You better listen to the radio.

Since no Elvis Costello song is complete without layers, the man’s rebellious id chimes in during the song’s bridge:

I wanna bite the hand that feeds me.
I wanna bite that hand so badly.
I want to make them wish they’d never seen me.

But in the end, the conformists get their ironic victory:

Some of my friends sit around every evening
and they worry about the times ahead
But everybody else is overwhelmed by indifference
and the promise of an early bed
You either shut up or get cut up;
they don’t wanna hear about it.
It’s only inches on the reel-to-reel.
And the radio is in the hands of such a lot of fools
trying to anaesthetize the way that you feel

Wonderful radio
Marvelous radio
Wonderful radio
Radio Radio . . .

Of course, the song rocks gloriously [6].

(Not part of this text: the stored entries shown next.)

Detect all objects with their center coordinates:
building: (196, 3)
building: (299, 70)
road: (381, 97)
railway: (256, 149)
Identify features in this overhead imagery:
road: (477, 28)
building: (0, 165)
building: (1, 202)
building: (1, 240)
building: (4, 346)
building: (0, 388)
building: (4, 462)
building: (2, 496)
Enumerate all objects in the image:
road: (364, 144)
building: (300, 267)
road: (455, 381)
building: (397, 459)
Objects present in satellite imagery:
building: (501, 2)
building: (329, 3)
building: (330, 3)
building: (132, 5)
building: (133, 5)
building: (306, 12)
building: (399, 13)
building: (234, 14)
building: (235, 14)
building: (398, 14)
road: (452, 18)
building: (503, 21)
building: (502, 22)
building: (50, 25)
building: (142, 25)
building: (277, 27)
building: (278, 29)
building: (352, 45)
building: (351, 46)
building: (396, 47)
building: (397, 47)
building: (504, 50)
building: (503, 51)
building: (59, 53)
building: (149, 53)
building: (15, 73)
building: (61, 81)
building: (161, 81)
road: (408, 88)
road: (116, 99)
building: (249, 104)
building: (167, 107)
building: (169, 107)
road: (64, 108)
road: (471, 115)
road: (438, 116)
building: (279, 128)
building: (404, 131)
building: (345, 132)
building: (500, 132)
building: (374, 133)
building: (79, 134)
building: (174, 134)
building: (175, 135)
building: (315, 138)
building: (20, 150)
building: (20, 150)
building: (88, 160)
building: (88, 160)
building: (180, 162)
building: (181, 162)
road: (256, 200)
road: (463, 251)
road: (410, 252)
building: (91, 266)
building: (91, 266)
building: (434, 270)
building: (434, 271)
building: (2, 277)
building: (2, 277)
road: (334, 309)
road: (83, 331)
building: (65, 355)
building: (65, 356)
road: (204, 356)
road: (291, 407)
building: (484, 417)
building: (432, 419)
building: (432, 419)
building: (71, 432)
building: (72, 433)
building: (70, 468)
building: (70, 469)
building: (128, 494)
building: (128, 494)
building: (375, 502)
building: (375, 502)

I challenge all rock fans out there: Is there a mainstream rock song from the 1960s or ‘70s that better encapsulates cultural Marxism as enforced by our media oligarchs today? Replace “radio” with CNN, Amazon, Facebook, Google, Twitter — you name it, and the song still makes sense. In fact, as pervasive as the censorship and deplatforming coming from these entities have become over the past two years, “Radio Radio” makes more sense now than ever before. You think the 2020 election was stolen? You think the January 6 protestors got a raw deal? Oh, that’s treason, all right. You think the COVID vaccines shouldn’t be trusted or that vax mandates are tyrannical? Well, “you better listen to the voice of reason.” And do you, God forbid, wish to use any of these platforms to tell the truth about race or speak out on behalf of white people? Then “you either shut up or get cut up, they don’t wanna hear about it,” and that’s all there is to it.

The fact that the author of this brilliant song is now capitulating to the insidious forces he decried in it over 40 years ago is a tragic irony — an irony perfectly worthy of Elvis Costello.